昭临长长叹了一口气,他也不知自己方才为何突然间魔怔了,似乎只要一想到上完药沈偲便要离开,就受不了了。
竟是,一刻也受不了了。
-
直到回到长春宫,沈偲的手指头依然火辣辣的疼,她不得不在凉水里浸了好一会儿,才稍微消除肿胀感。
回想方才那一幕,她以为太子是要生生拔掉她的手指……
太子今儿究竟是怎么了?
她坐在榻上百思不得其解,怎一时委屈得像个孩子,硬是要抱她。一时又那般专横无礼,隐约透着一股狠厉,简直可以用喜怒无常来形容。
沈偲不愿如此形容太子,可事实确实如此。
沈偲得出结论,果然伴君如伴虎,以后,还是少见为益。
听得后院这时传来阵阵欢声笑语,沈偲推开窗,看见瑞蕊与一群宫人在皎皎月光下跳百索。
瑞蕊毕竟年纪尚小,跳起来颇有些笨拙可爱,宫人们又有意让着她,轮到她时,总是偷偷放慢动作,绳索仿佛从她脚下自行溜走似的。
沈偲目睹此种光明正大的作弊,忍不住噗呲一声笑出声来。
瑞蕊循声看来,欢叫道:“沈女史,沈女史,你出来陪我跳百索呀。”
沈偲想了想:“好啊。”
沈偲向来擅长此种活动,又被瑞蕊盛情邀请,迎着她崇拜的小眼神,一口气跳了十余下,才因体力不支退到一旁。
瑞蕊蹬蹬蹬跑来,“沈女史,你低下身子,我与你说些悄悄话。”
沈偲便蹲下身来:“公主殿下,您想说什么?”
瑞蕊扑进她怀里,趴在她肩头,小嘴凑在耳边轻声道:“沈表姐,你长得真好看。”
“差不多,和母亲一样好看。”
“刚才你跳百索时,我以为,是仙女下凡间呢。”
沈偲抿嘴一笑,亦小小声道:“咱们的瑞蕊小公主,以后长大了更好看。”
瑞蕊顿了顿,忽然问:“沈表姐,你是不是,要去侍奉父皇啊?听母亲与容姑姑说,只有你去了,我们才有好日子过……”
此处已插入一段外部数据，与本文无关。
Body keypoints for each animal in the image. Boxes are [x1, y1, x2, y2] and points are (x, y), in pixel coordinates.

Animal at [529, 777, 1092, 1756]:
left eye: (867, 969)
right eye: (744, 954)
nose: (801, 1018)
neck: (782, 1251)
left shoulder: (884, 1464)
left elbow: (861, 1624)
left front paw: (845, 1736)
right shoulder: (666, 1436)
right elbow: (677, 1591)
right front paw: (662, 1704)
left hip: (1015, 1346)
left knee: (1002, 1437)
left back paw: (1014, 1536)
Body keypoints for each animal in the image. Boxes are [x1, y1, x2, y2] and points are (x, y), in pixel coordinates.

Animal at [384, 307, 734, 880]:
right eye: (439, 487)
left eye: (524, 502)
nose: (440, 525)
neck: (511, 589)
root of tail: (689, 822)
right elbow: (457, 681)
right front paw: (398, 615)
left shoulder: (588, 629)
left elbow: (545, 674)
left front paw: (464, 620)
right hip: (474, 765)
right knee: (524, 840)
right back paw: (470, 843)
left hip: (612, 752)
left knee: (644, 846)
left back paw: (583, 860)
沈偲先是一愣,转好的心情登时又坏了起来,她沉默良久,问:“瑞蕊,你是觉得,现在的日子不好吗?”
小公主咬着指头思索片刻:“不太好……母亲这阵子总会悄悄淌眼泪……父皇,也许久不来看我了。”
她仰着小脸补充:“以往,父皇每日都来,陪母亲说话,陪我和弟弟玩耍。”
“可弟弟凭空消失了……父皇也,不怎么来我们这处了。”
瑞蕊话里隐隐带了哭腔:“沈表姐,我有时挺想父皇的,可母亲说,父皇还要去别处,不能总顾我们这一处。母亲还说,只要我乖,父皇便会来看我。”
“可我明明已经很乖很乖了,父皇却没来……”
沈偲轻轻搂住瑞蕊,静静听她说话,没有打断她。